Thanks for pointing that out! That's a really great point. Okay, I did some parsing of the current mw config so here's a snapshot for reference:

settingwiki
VE is secondary editorenwiki
VE is secondary editoreswiki
VE is secondary editorfrwiktionary
VE is secondary editorhewiki
VE disabled for anon usersenwiki
VE disabled for anon userseswiki

@mpopov there's also the visualeditor-nondefault group in config, which mostly consists of the various wikitionaries / wikisources / wikiquotes and similar... but has a few mainline wikipedias on it -- ganwiki, iuwiki, kkwiki, kuwiki, srwiki, tenwiki, tgwiki, uzwiki, and (probably the biggest?) zhwiki.

@mpopov here's a quick implementation of respecting the DNT header server-side, for discussion: https://gerrit.wikimedia.org/r/c/mediawiki/extensions/EventLogging/+/595005

...and that got merged. So, adblockers may still be cutting off the beacon requests, but DoNotTrack should be applied to client-side and server-side equally now.

EDIT: Okay, it bounced off a jenkins failure, so it didn't get merged. Alas.

@Nuria - Actually, it looks like there's a bigger question to resolve first: T252438 ([Spike] Should EventLogging support DNT?)

In T252438 we have concluded that EL should not support DNT (patch Remove DoNotTrack support added by @DLynch )
which brings us back to the question of ad-blockers that will show up as a no JavaScript editor, thus terribly skewing the results (as there are likely to be far more editors using ad blockers than editors that actually have JS turned off).

which brings us back to the question of ad-blockers that will show up as a no JavaScript editor

A though about this cause I am not sure this premise is correct, an editor with an ad blocker that uses VE will show as absence of data entirely on the client side but data will appear on the server side tagged with "VE". An editor w/o javascript can only use wikitech editor as far as i can see, thus it is not counted when looking at "VE" tags, correct?

Thus, if the goal is to know the number of edits on VE affected by ad blockers whose data you do not have you can substract "total VE tagged edits" - "VE edits whose data we have harvested".

if the goal is to look at no javascript edit cases the only data useful for that is wikitech edits, I think. The non-js case here can be measured if specific instrumentation is added for the wikitech case with js enabled. Can explain in more detail if you want to explore that possibility.

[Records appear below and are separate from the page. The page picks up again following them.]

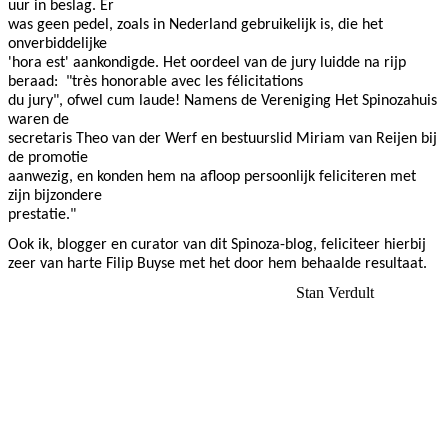
uur in beslag. Er
was geen pedel, zoals in Nederland gebruikelijk is, die het
onverbiddelijke
'hora est' aankondigde. Het oordeel van de jury luidde na rijp
beraad:
"très honorable avec les félicitations
du jury", ofwel cum laude! Namens de Vereniging Het Spinozahuis
waren de
secretaris Theo van der Werf en bestuurslid Miriam van Reijen bij
de promotie
aanwezig, en konden hem na afloop persoonlijk feliciteren met
zijn bijzondere
prestatie."
Ook ik, blogger en curator van dit Spinoza-blog, feliciteer hierbij
zeer van harte Filip Buyse met het door hem behaalde resultaat.
Stan Verdult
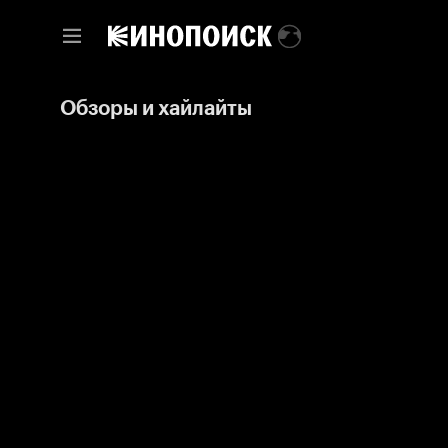
Обзоры и хайлайты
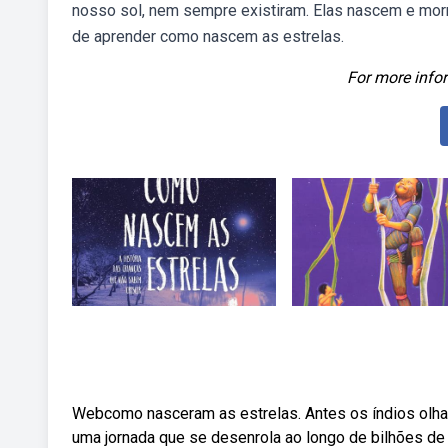
nosso sol, nem sempre existiram. Elas nascem e mor
de aprender como nascem as estrelas.
For more infor
Webcomo nasceram as estrelas. Antes os índios olhav
uma jornada que se desenrola ao longo de bilhões d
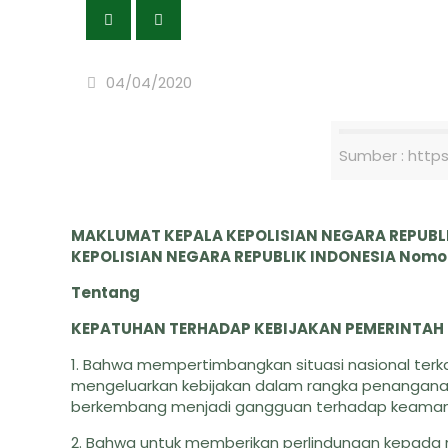
04/04/2020
Sumber : http
MAKLUMAT KEPALA KEPOLISIAN NEGARA REPUBLIK
KEPOLISIAN NEGARA REPUBLIK INDONESIA Nomor: 
Tentang
KEPATUHAN TERHADAP KEBIJAKAN PEMERINTAH
1. Bahwa mempertimbangkan situasi nasional ter
mengeluarkan kebijakan dalam rangka penanganan
berkembang menjadi gangguan terhadap keamana
2. Bahwa untuk memberikan perlindungan kepada 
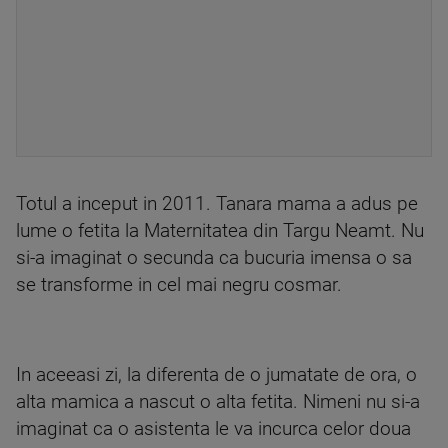
Totul a inceput in 2011. Tanara mama a adus pe
lume o fetita la Maternitatea din Targu Neamt. Nu
si-a imaginat o secunda ca bucuria imensa o sa
se transforme in cel mai negru cosmar.
In aceeasi zi, la diferenta de o jumatate de ora, o
alta mamica a nascut o alta fetita. Nimeni nu si-a
imaginat ca o asistenta le va incurca celor doua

@Nuria - We were hoping that we could handle this with the existing instrumentation. Right now, in both editors, the ready action is recorded on the client-side by EventLogging (as far as I understand). We were hoping to use that as an indication of whether someone has JavaScript turned on or off. Do you know if ad blockers interfere with EventLogging recording the ready event on the client-side? Do ad blockers prevent all client-side EventLogging? If so, what's the best way to work around that? Would we have to build some type of custom tracking system?

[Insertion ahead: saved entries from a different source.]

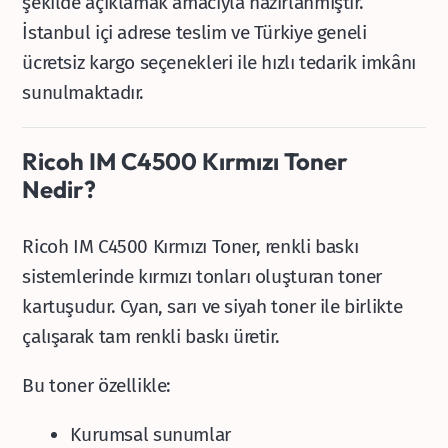
şekilde açıklamak amacıyla hazırlanmıştır.
İstanbul içi adrese teslim ve Türkiye geneli
ücretsiz kargo seçenekleri ile hızlı tedarik imkânı
sunulmaktadır.
Ricoh IM C4500 Kırmızı Toner
Nedir?
Ricoh IM C4500 Kırmızı Toner, renkli baskı
sistemlerinde kırmızı tonları oluşturan toner
kartuşudur. Cyan, sarı ve siyah toner ile birlikte
çalışarak tam renkli baskı üretir.
Bu toner özellikle:
Kurumsal sunumlar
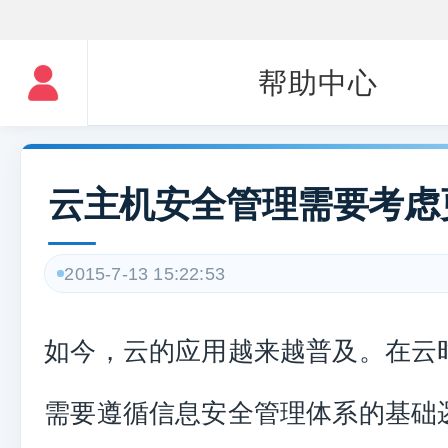
帮助中心
云主机安全管理需要考虑
2015-7-13 15:22:53
如今，云的应用越来越普及。在云
需要遵循信息安全管理体系的基础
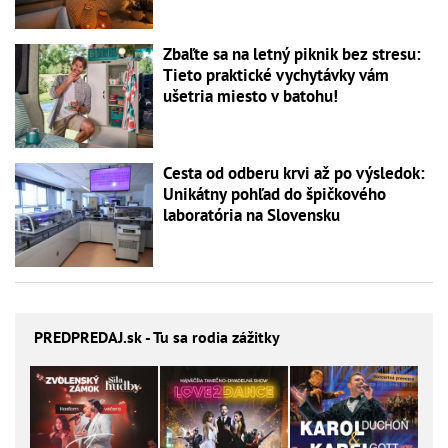
Zbaľte sa na letný piknik bez stresu:
Tieto praktické vychytávky vám
ušetria miesto v batohu!
Cesta od odberu krvi až po výsledok:
Unikátny pohľad do špičkového
laboratória na Slovensku
PREDPREDAJ
.sk - Tu sa rodia zážitky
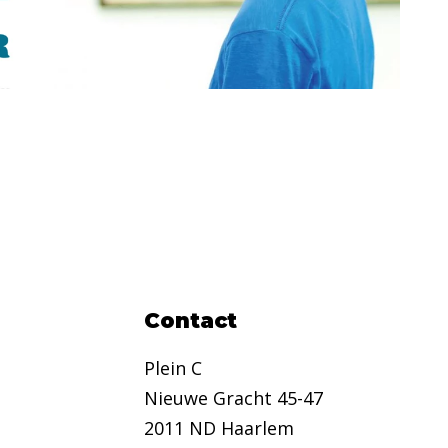
Contact
Plein C
Nieuwe Gracht 45-47
2011 ND Haarlem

Do you know if ad blockers interfere with EventLogging recording the ready event on the client-side?

Adblockers do not interfere with javascript running on the page but rather with "sending" the information. They prevent http requests to certain urls as most beacons just harvest data to be used for ad display.

The url that eventlogging sends data to is "beacon/event", which is present of popular adblocker url lists:
https://easylist.to/easylist/easyprivacy.txt

Is there anything in the edit URL parameters or in the form POST body for legitimate forms-based and VE editing (i.e., non-bot...I guess unless headless browsing bots do things that evade detection) that could be relied upon?

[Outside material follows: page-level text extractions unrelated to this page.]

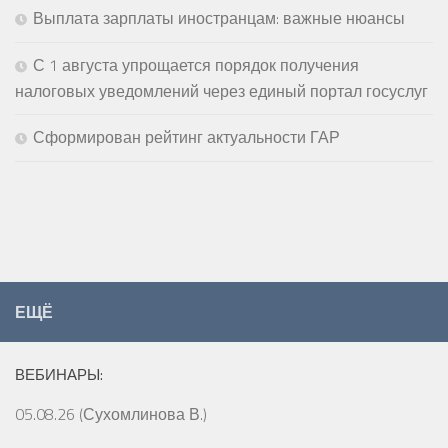
Выплата зарплаты иностранцам: важные нюансы
С 1 августа упрощается порядок получения
налоговых уведомлений через единый портал госуслуг
Сформирован рейтинг актуальности ГАР
ЕЩЁ
ВЕБИНАРЫ:
05.08.26 (Сухомлинова В.)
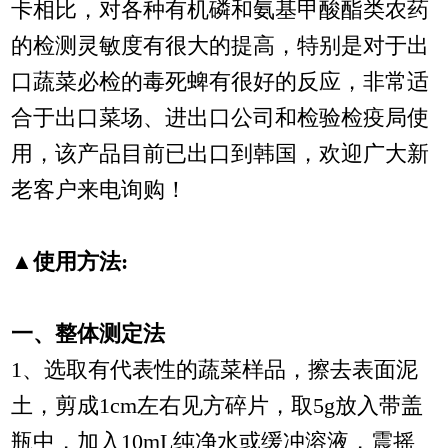
卡相比，对各种有机磷和氨基甲酸酯类农药
的检测灵敏度有很大的提高，特别是对于出
口蔬菜必检的毒死蜱有很好的反应，非常适
合于出口菜场、进出口公司和检验检疫局使
用，该产品目前已出口到韩国，欢迎广大新
老客户来电询购！
▲使用方法:
一、整体测定法
1、选取有代表性的蔬菜样品，擦去表面泥
土，剪成1cm左右见方碎片，取5g放入带盖
瓶中，加入10mL纯净水或缓冲溶液，震摇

For example, it seems like mw-twocolconflict-js POST body key-value seems to be present when the <textarea> editor is running in the context of a JS-enabled browser, but it isn't present for a true no-JS user.

To be a bit more robust, I guess NORLQ code might need to run on the edit page in order to ensure that Grade C and X unconditionally would get some sort of nonce like that added in (I haven't looked at mw-twocolconflict-js but the principle holds for anything we want to measure more reliably - of course both an RLQ and a NORLQ nonce could be used to differentiate).